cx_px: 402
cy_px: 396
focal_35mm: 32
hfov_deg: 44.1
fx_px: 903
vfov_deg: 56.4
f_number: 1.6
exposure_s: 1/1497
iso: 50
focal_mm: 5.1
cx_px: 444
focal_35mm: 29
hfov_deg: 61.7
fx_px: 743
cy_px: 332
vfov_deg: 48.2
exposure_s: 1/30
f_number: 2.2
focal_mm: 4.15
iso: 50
---
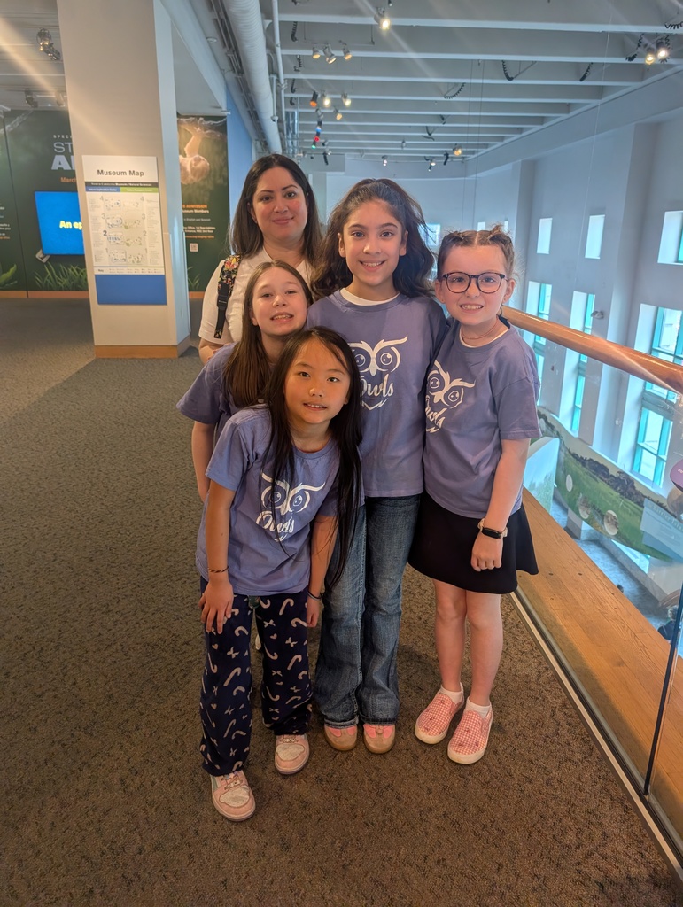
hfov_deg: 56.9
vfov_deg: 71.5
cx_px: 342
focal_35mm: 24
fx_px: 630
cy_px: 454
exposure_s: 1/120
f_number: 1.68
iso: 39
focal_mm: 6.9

Work item: The required output is the stretch of entries above from the line containing "hfov_deg: 56.9" through the line containing "focal_mm: 6.9", reproduced exactly.

Result for this exercise:
hfov_deg: 56.9
vfov_deg: 71.5
cx_px: 342
focal_35mm: 24
fx_px: 630
cy_px: 454
exposure_s: 1/120
f_number: 1.68
iso: 39
focal_mm: 6.9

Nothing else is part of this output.